__SELECTED TEXT__
Many of us have old prescription drugs sitting around in medicine cabinets -- so what's the best way to get rid of them?

Some folks simply toss old pills in the garbage, or down the toilet.

Both of those options can lead to medications in the ocean, bays or rivers.  Three years ago Alameda became the first county in the nation to require pharmaceutical companies to pay for safe disposal of prescription drugs. Pharmaceutical manufacturers sued and lost in lower courts. Tuesday the U.S. Supreme Court refused to hear the case, meaning that drug makers will now need to pay for collection and disposal of unused drugs.

"I think that this is an important step forward for protecting our marine resources as well as our drinking water," said Miriam Gordon with Clean Water Action, an advocacy group.

Actually, the FDA says it's OK to flush many kinds of old pills down the toilet. Regulators say the risk of kids or pets getting into them around the house is much worse than any impact on our water.

Dataset entries
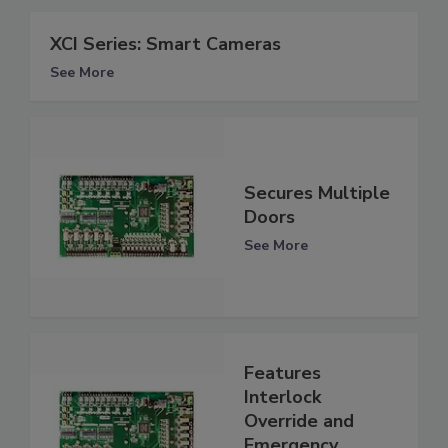
XCI Series: Smart Cameras
See More
Secures Multiple
Doors
See More
Features
Interlock
Override and
Emergency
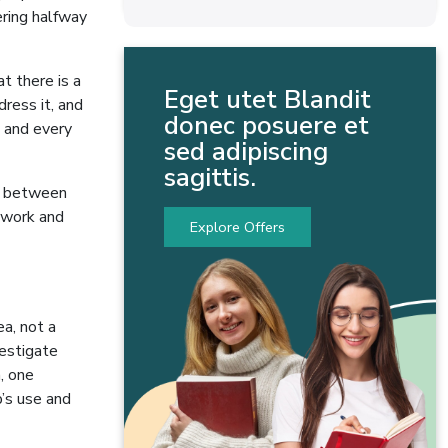
ering halfway
t there is a
Eget utet Blandit
ress it, and
donec posuere et
d and every
sed adipiscing
sagittis.
nd between
ework and
Explore Offers
a, not a
vestigate
, one
’s use and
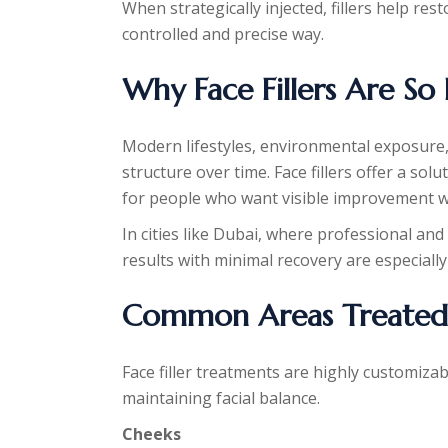
When strategically injected, fillers help re
controlled and precise way.
Why Face Fillers Are So
Modern lifestyles, environmental exposure, 
structure over time. Face fillers offer a sol
for people who want visible improvement w
In cities like Dubai, where professional and
results with minimal recovery are especially
Common Areas Treated W
Face filler treatments are highly customizab
maintaining facial balance.
Cheeks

__QUESTIONS TO ANSWER__
**1.** According to the passage on disposing of old prescription drugs, why does the FDA consider it acceptable to flush many kinds of old pills down the toilet?
**2.** In the passage on disposing of old prescription drugs, list every body of water where medications can end up when people throw old pills in the garbage or flush them.
The dataset entries have no role in this work.

__REPLIES__
**1.** Regulators say the risk of kids or pets getting into old pills around the house is much worse than any impact flushing has on the water.

**2.**
- Ocean
- Bays
- Rivers